He thought he was calling his grandmother.
“I love you.”
But the little boy, using a cellphone, had actually dialed 911 on a recent Friday. He would eventually tell the dispatcher that he was 2.
She patiently, gently, asked him whether there was a grown-up in the house. There was, the boy said, but he was sleeping.
“Daaad! Wake up!”
It took authorities 10 minutes to confirm where the child was calling from and send officers to check on his welfare. Try as he might, the boy could not awaken his loudly snoring father, who slept through even his infant son’s wails.
Young children in Wichita call 911 every day – several times a day, in fact.
On a typical day, Sedgwick County Emergency Communications receives about 10 calls from children younger than 10, officials say. Two or three of those calls come from children younger than 5. Those numbers don’t include prank calls.
“I have talked to a number of children,” said Maj. Laura Meyers, who oversees quality assurance and training for the emergency communications center. “For the most part, they’re very cooperative.
“They will give you the information you ask for. It seems like they’re usually very willing and very helpful and very attentive.”
But learning that information from young children isn’t always easy. Dispatchers are trained to lower their voices, use simpler words and talk more slowly with children.
“You are going to have to be more patient,” Meyers said.

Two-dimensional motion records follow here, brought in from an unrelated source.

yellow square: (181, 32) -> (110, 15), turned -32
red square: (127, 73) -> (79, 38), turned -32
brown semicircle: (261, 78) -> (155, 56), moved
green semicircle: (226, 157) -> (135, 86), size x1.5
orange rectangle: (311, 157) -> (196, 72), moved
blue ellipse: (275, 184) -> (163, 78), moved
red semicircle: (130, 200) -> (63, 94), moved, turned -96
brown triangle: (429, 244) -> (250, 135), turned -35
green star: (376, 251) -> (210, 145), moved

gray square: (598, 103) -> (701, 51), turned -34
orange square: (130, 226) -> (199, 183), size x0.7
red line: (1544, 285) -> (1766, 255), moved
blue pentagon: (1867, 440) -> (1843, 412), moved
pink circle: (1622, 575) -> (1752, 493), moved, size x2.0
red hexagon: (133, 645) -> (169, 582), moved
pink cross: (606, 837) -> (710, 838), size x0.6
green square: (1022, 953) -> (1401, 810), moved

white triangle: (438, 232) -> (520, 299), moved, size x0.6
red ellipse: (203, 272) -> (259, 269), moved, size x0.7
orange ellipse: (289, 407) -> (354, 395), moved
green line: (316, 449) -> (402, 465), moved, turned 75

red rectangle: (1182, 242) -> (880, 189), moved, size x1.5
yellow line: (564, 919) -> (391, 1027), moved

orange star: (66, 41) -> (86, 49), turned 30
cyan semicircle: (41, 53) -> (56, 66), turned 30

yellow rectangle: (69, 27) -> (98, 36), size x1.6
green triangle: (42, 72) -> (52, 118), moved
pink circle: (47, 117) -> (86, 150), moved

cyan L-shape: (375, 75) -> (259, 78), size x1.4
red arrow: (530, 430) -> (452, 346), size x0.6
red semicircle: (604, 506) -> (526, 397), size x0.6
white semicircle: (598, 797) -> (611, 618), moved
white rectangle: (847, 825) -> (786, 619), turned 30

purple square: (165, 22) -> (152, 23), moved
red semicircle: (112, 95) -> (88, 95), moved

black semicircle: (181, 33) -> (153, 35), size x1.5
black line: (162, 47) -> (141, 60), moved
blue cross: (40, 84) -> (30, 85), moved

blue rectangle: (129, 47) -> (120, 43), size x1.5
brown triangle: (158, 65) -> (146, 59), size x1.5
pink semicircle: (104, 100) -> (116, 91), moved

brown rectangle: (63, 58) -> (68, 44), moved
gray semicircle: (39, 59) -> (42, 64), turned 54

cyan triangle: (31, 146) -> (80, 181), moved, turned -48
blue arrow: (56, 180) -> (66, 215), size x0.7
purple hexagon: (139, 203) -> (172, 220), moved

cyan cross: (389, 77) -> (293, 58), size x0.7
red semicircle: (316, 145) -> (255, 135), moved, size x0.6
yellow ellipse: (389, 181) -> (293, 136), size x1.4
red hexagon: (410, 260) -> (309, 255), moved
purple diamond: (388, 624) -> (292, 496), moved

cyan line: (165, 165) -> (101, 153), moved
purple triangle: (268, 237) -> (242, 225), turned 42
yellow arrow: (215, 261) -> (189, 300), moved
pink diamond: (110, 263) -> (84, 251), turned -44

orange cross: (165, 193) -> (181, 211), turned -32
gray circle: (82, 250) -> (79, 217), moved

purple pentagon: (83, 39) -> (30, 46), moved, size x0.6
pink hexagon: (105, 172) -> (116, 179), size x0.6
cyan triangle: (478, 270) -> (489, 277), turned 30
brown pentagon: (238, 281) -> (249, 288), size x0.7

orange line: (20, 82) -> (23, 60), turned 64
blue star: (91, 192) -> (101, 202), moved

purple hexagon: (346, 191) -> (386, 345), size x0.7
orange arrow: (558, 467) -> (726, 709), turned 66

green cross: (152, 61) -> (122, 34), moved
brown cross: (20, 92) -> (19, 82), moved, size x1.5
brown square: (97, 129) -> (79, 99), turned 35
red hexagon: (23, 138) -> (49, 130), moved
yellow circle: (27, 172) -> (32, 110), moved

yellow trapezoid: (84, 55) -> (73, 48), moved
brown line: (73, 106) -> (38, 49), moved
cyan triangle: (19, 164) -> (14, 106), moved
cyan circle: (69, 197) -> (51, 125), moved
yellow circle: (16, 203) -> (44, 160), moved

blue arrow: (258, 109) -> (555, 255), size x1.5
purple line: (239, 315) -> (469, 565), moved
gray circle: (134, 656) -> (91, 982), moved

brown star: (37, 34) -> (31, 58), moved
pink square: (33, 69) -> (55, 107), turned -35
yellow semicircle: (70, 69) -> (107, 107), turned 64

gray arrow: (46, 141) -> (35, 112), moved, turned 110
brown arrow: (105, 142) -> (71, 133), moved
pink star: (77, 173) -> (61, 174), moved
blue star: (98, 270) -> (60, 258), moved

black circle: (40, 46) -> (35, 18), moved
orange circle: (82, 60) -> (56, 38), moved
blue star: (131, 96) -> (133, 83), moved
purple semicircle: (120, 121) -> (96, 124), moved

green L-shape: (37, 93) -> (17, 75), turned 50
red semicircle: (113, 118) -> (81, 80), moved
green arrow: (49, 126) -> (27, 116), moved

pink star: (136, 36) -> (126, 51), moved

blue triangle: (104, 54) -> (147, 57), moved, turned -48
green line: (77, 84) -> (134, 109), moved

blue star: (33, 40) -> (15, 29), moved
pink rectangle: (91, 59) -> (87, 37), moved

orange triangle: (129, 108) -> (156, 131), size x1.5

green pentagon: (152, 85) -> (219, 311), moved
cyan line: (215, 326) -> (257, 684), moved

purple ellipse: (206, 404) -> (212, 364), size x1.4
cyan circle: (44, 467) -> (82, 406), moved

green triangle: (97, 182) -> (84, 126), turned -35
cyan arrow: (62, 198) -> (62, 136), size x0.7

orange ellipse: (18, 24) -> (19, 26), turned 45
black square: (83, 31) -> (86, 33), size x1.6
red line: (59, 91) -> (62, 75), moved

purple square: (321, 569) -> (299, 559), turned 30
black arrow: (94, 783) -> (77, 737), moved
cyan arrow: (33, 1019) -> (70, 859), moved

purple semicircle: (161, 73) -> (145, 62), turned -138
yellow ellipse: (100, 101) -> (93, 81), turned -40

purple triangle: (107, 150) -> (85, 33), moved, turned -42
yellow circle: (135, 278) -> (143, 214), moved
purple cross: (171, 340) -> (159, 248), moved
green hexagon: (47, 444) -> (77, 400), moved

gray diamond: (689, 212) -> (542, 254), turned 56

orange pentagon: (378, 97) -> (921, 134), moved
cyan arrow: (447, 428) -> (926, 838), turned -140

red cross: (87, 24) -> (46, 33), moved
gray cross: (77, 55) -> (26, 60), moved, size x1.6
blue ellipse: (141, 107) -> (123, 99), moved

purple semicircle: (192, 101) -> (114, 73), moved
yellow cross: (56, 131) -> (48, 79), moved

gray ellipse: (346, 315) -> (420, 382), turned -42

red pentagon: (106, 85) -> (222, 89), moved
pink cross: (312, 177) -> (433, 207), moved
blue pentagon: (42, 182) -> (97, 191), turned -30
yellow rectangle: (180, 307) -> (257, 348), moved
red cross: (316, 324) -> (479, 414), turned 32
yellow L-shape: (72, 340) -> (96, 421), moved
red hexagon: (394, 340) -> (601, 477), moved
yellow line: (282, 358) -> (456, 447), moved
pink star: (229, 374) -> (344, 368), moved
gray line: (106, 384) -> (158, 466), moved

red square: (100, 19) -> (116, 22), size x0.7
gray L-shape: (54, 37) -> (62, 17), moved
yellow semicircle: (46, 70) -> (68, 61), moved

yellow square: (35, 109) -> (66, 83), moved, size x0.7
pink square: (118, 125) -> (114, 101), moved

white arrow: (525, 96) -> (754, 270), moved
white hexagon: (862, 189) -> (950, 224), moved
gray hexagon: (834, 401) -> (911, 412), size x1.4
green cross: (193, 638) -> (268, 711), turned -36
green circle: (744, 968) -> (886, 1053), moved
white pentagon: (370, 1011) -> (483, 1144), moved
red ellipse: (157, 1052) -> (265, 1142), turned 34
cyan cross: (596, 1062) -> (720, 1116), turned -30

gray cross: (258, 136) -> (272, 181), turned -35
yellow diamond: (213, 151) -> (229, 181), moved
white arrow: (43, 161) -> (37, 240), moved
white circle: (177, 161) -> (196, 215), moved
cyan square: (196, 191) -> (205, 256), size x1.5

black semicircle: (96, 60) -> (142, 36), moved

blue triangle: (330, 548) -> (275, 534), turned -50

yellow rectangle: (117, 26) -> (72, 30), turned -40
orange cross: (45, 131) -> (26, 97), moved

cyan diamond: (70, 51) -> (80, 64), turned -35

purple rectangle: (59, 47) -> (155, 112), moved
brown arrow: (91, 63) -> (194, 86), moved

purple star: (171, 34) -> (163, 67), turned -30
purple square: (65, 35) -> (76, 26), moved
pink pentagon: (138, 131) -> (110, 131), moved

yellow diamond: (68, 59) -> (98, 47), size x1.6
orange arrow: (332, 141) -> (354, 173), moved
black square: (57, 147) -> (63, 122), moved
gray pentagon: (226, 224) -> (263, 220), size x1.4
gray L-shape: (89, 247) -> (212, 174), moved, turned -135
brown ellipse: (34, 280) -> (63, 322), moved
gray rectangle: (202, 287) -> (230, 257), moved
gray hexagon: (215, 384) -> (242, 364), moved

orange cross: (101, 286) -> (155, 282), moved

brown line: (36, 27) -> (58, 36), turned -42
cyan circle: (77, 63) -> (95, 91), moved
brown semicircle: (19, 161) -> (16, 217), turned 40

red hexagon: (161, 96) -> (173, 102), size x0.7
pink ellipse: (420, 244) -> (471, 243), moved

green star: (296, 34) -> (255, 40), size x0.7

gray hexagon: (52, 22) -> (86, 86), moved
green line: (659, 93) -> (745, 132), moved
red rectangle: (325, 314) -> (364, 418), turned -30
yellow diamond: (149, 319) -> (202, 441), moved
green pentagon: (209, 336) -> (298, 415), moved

Small children don’t always know their home address or their phone number, so dispatchers will ask whether there is some mail nearby. They’ll ask whether there’s a school or park nearby and whether the child knows its name.
“Historically, child callers are calmer than adult callers,” said Kim Pennington, director of emergency communications for Sedgwick County.
Adult callers can be loud – even hysterical – when calling, even about things that turn out not to be serious, she said.
“Children don’t have that knowledge baggage that they’ve brought with them,” Pennington said. “I think that’s one of the reasons they stay calmer.”
It helps, Meyers said, that many of the dispatchers are parents of young children.
“A lot of us are used to dealing with the mindset of a 2-year-old child,” she said.
The 911 calls from children are a good sign, Pennington said. The department does a lot of public education with children on when and why to call 911.
“They still prank us from time to time, but that’s getting further and further away as we get closer to being able to tell where they’re calling from,” she said.
The most important details children can give 911 dispatchers are their address and phone number, Pennington said, so parents should make teaching that information a priority.
Often, children think they’re talking to firefighters or police officers when they call 911.
“We don’t mind being called that,” Meyers said. “I don’t think it warrants them being corrected.”
It can take dispatchers several minutes to confirm where a cellphone call originates, Pennington said, depending on the location of satellites used to triangulate the call’s signal. Even then, the result may be an incorrect address.
When officers arrived at the little boy’s apartment earlier this month, the dispatcher asked him whether he could unlock the door.
“Are you here?” he asked.
“Someone’s there to check on you,” the dispatcher said cheerfully.
“I’m coming,” the boy replied, the sound of him scurrying across the room audible on the call.
When officers greeted him, he said, “I was talking to you.”